Ademais, surge as enfermidades como resposta desse alarmante panorama. Nessa perspectiva, segundo a Organização Mundial da Saúde, o sedentarismo aumenta o risco cardiometabólico que altera o sistema cardiovascular e o metabolismo. Sob essa ótica, essa alteração do estado de saúde origina: diabetes, infarto do miocárdio e hipertensão, sendo essas doenças responsáveis por 65% das mortes no Brasil, como afirmado pelo Instituto de Saúde. Nesse cenário, faz-se necessária uma mudança de postura dos meios coletivos.

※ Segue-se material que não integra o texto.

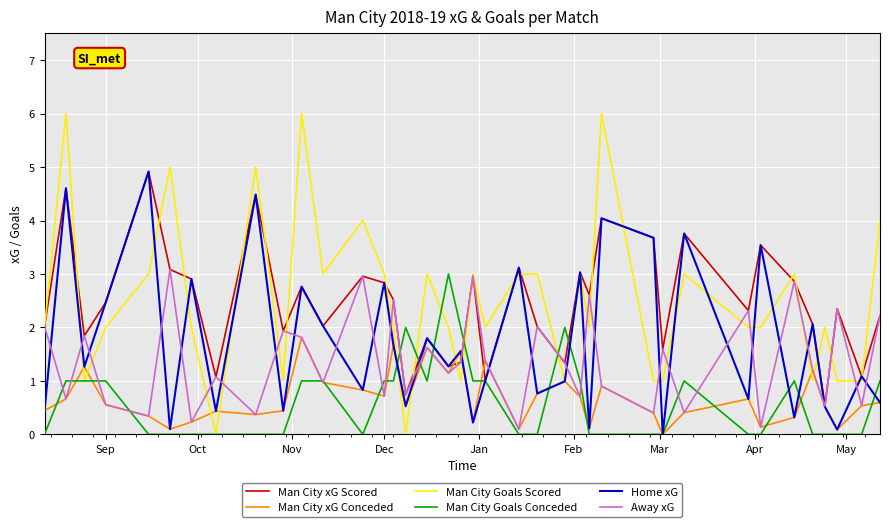

How many lines are shown in the chart?

6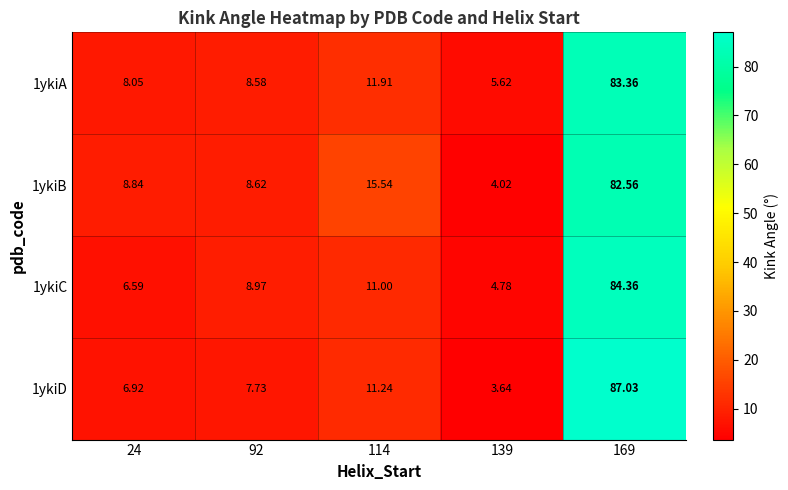

Is the value of 1ykiD at 24 greater than the value of 1ykiB at 169?

No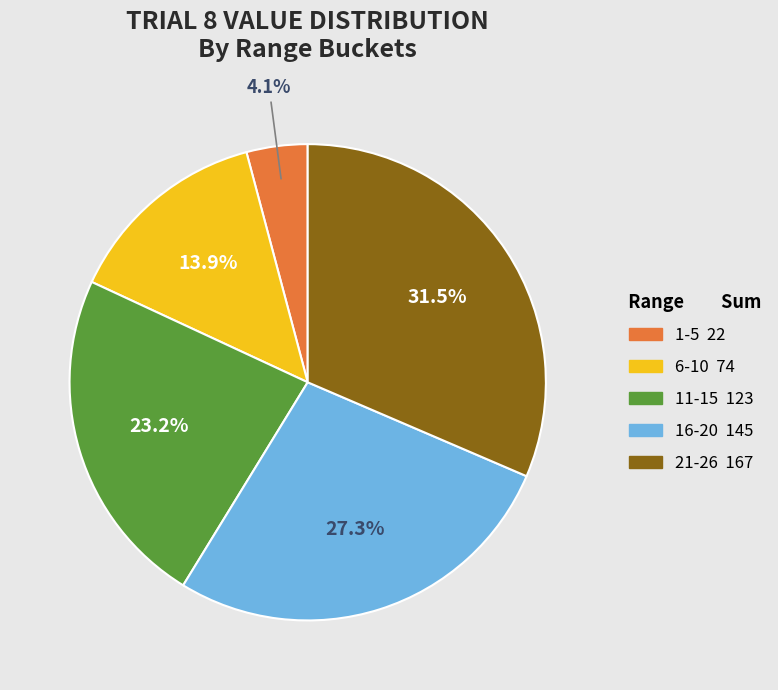

Does any single category account for the majority?

No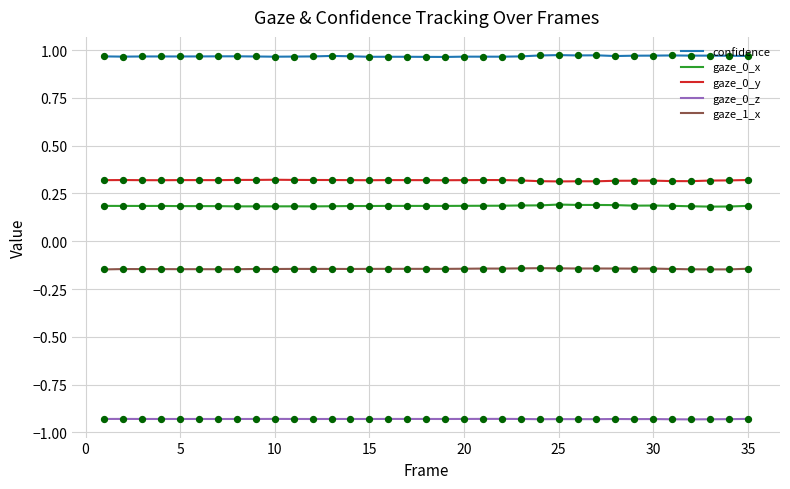

Which series has the largest total across all categories?

confidence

Portanto, com intuito de mitigar o sedentarismo, urge que o Estado, como principal promotor e garantido do bem-estar social, disponibilize subsídio para que o Ministério do Esporte reverta essa verba em construção de quadras e complexos esportivos em escolas que, por meio de propagandas a comunidade ficaria sabendo. Além disso, é mister a mídia divulgar sobre o perigo do sedentarismo. Somente assim, a Declaração Universal dos Direitos Humanos entrará em vigor completo.